Warszawiacy są aroganccy
Po czym zgadnąć, że turysta jest z Warszawy? Nie trzeba zgadywać, sam ci o tym powie – głosi popularny dowcip. Warszawiacy według stereotypu czują się lepsi od mieszkańców innych regionów, wszędzie ogłaszają swoje pochodzenie i domagają się wyjątkowego traktowania.

Krakusy to centusie
Według stereotypu mieszkańcy Krakowa tak liczą się z każdym groszem, że aż doczekali się osobnego słowa na określenie swojego skąpstwa. To jeden ze starszych stereotypów – słowo „centuś” pochodzi od „centa”, którym w XIX w. nazywano w zaborze austriackim najmniejszą monetę, czyli krajcara. Tu również należy szukać źródła stereotypu – w tamtych czasach w Krakowie trwała zapaść gospodarcza, co pewnie ułatwiło skojarzenie mieszkańców miasta z oszczędnością.
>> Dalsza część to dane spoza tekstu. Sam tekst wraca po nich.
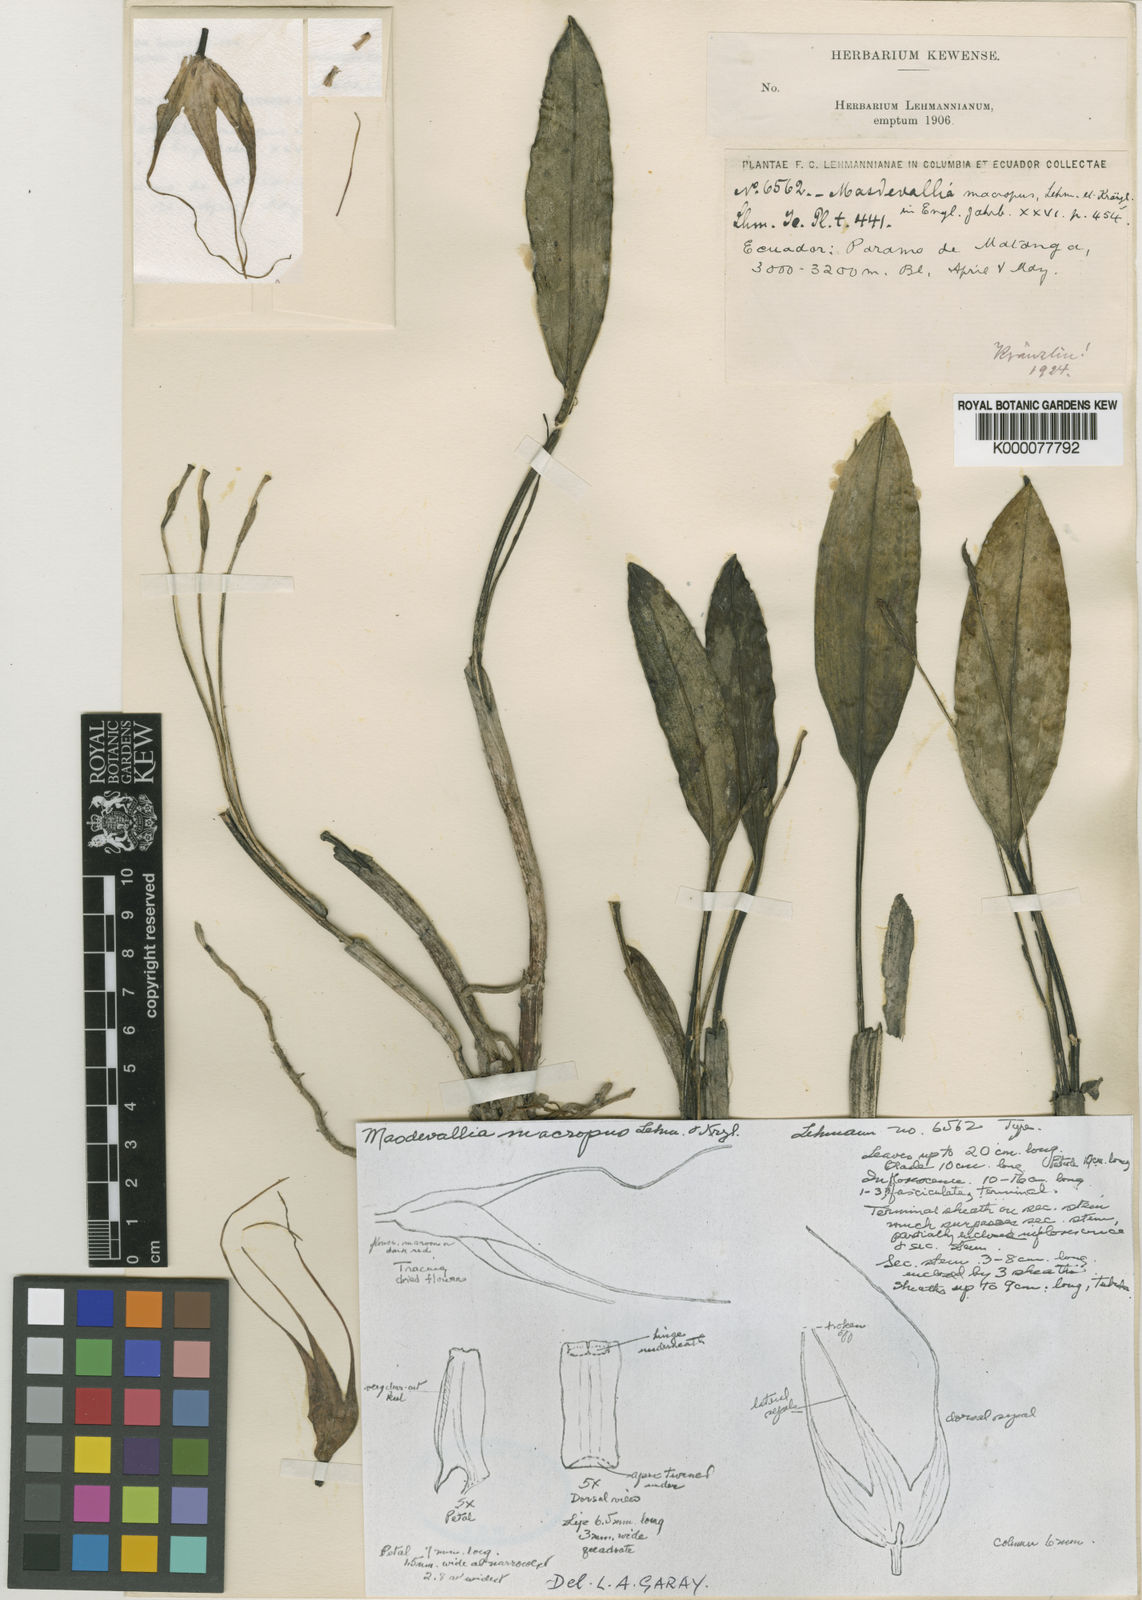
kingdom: Plantae
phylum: Tracheophyta
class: Liliopsida
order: Asparagales
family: Orchidaceae
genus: Masdevallia
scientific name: Masdevallia macropus
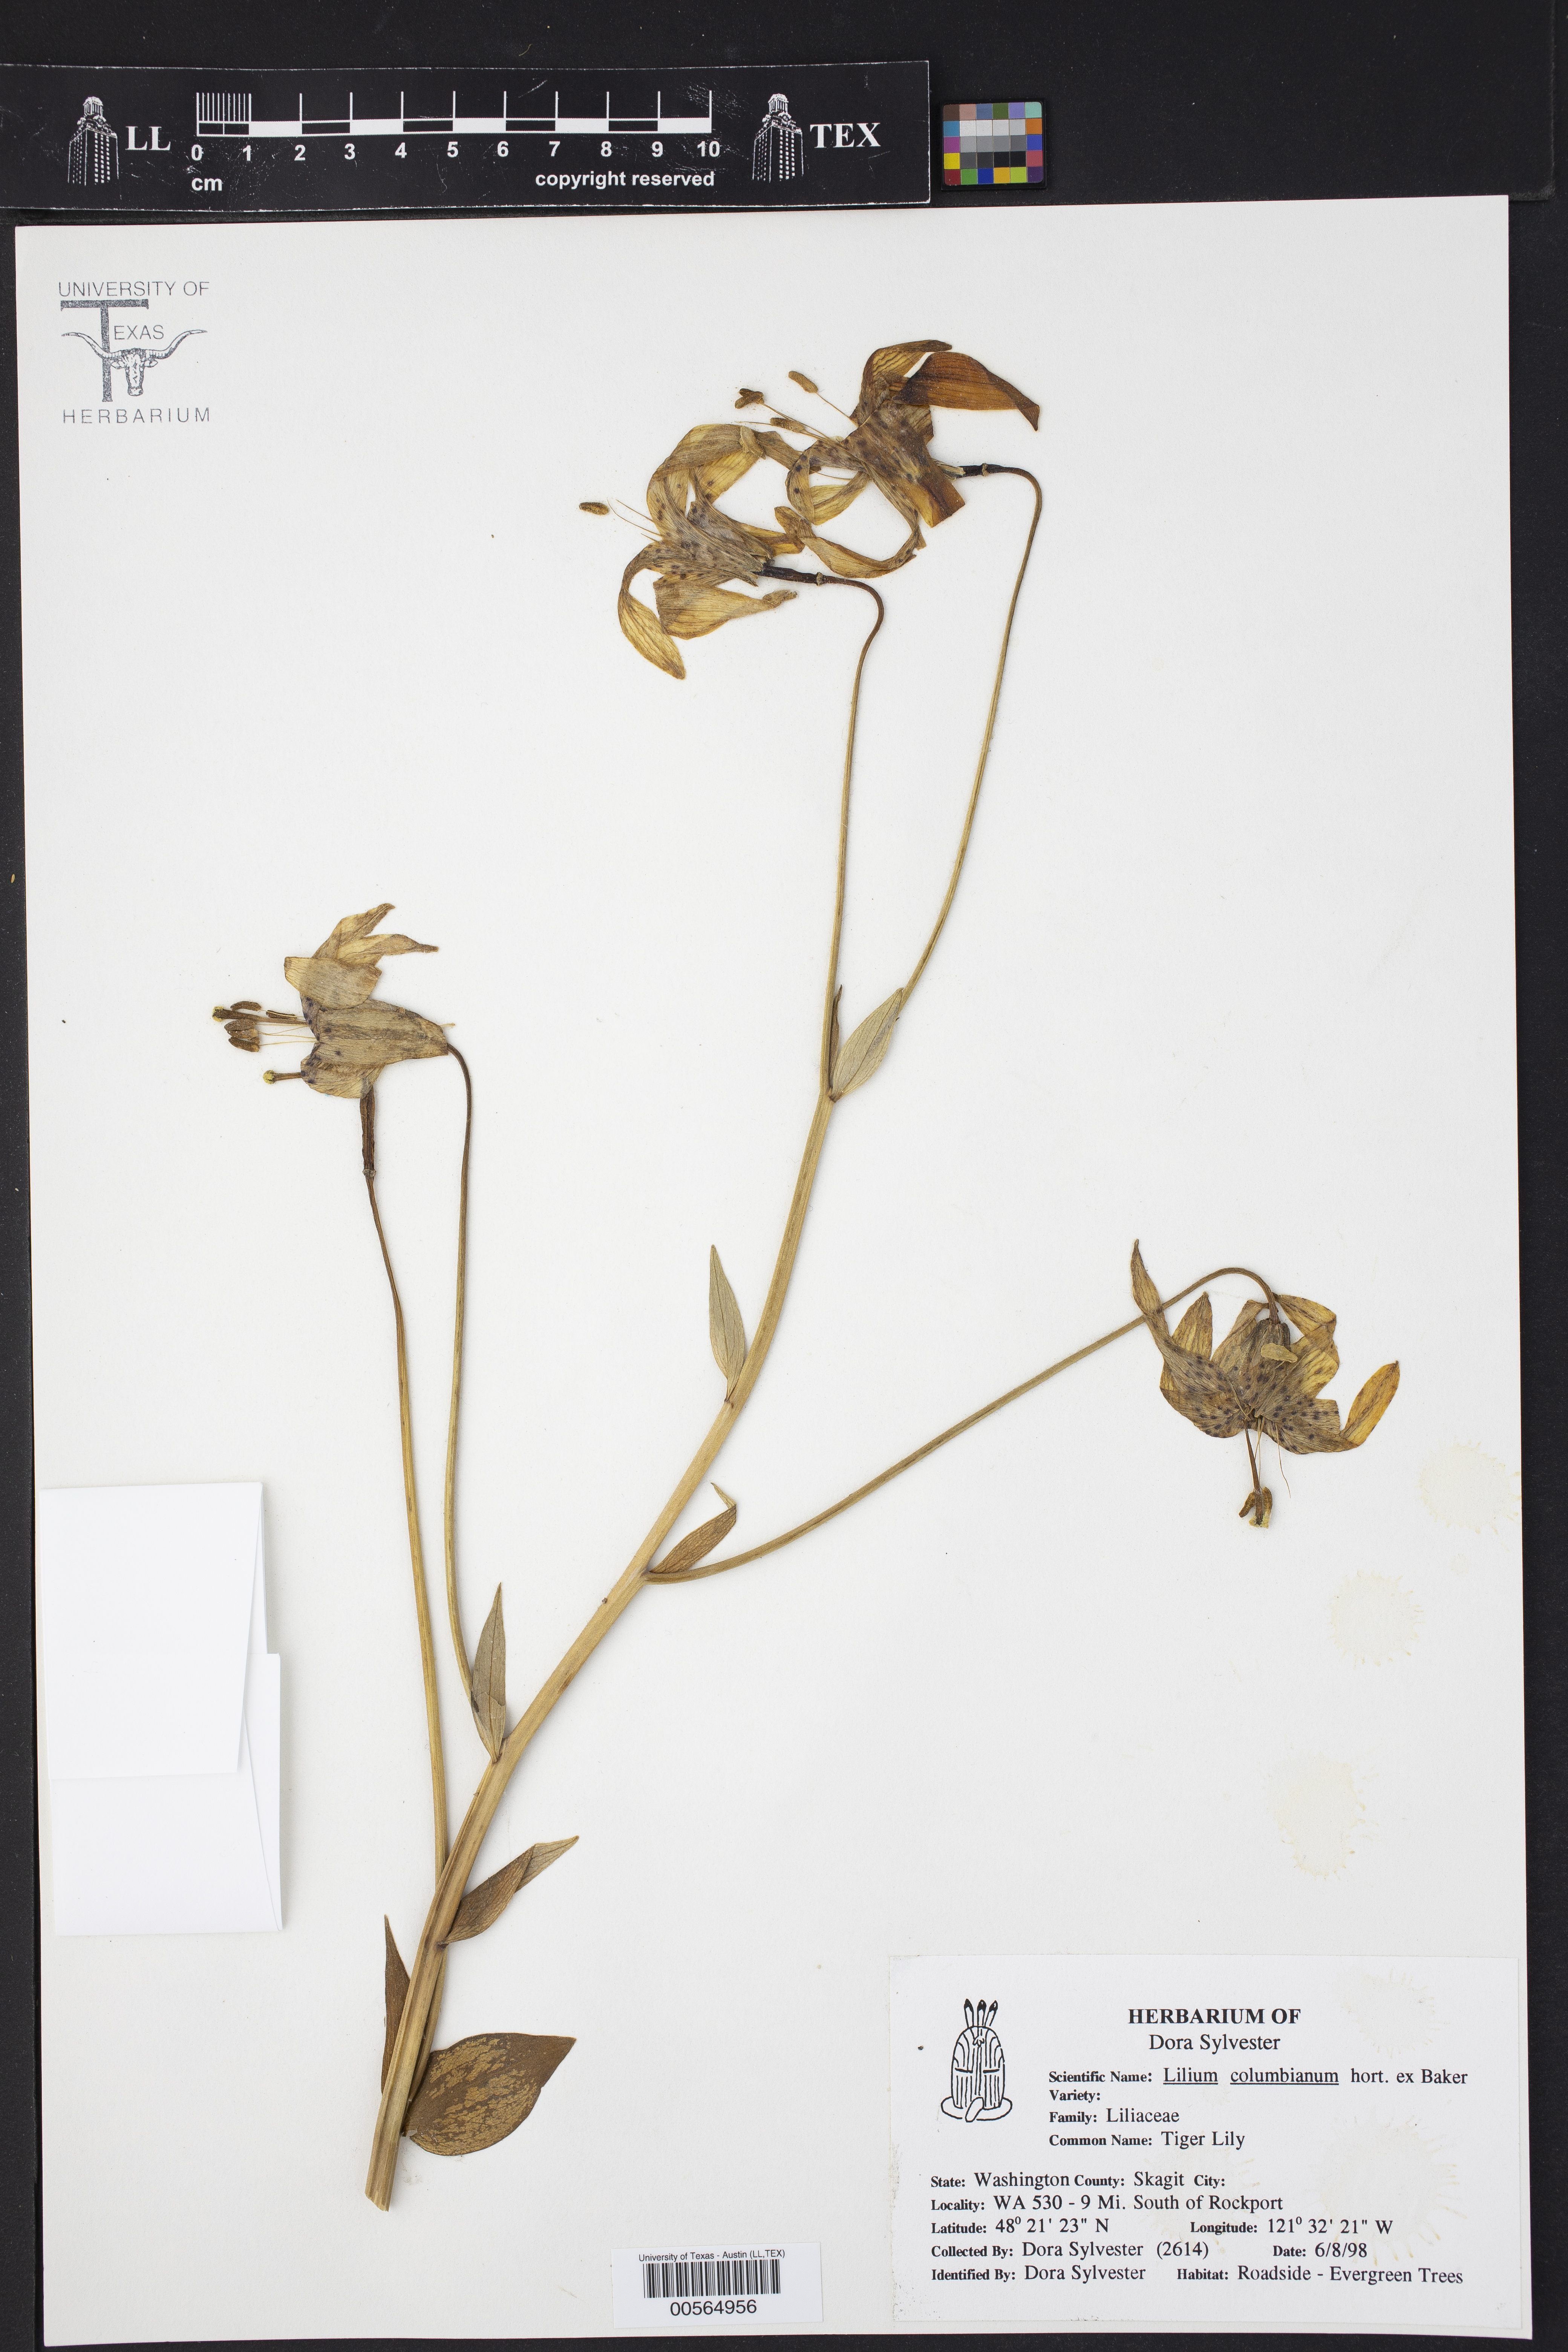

Poznaniacy to skąpcy, którzy jedzą głównie pyry
Mieszkańcy Poznania powinni dogadać się z mieszkańcami Krakowa, bo i jedni, i drudzy są według stereotypu bardzo skąpi. Krąży wiele żartów o tym, że gdy Poznaniak przyjmuje gościa, to chowa przed nim jedzenie, a kiedy sam idzie w odwiedziny do kogoś, to zabiera kolegę, żeby też mógł za darmo się najeść. Do zjedzenia będą zaś na pewno pyry, czyli ziemniaki, które podobno są ulubioną potrawą mieszkańców Poznania.

Warszawiacy myślą tylko o pieniądzach
Kilka lat temu popularnym, choć niemiłym określeniem na mieszkańca stolicy było słowo „krawaciarz”. Kryje się pod nim kolejny stereotyp – warszawiak to ponoć wiecznie się spieszący człowiek w garniturze pod krawatem, którego obchodzi wyłącznie zarabianie pieniędzy. Takie osoby podobno bardzo też lubią pokazywać wszystkim swoje bogactwo, np. używając wyłącznie drogich gadżetów i jeżdżąc tylko modnymi samochodami.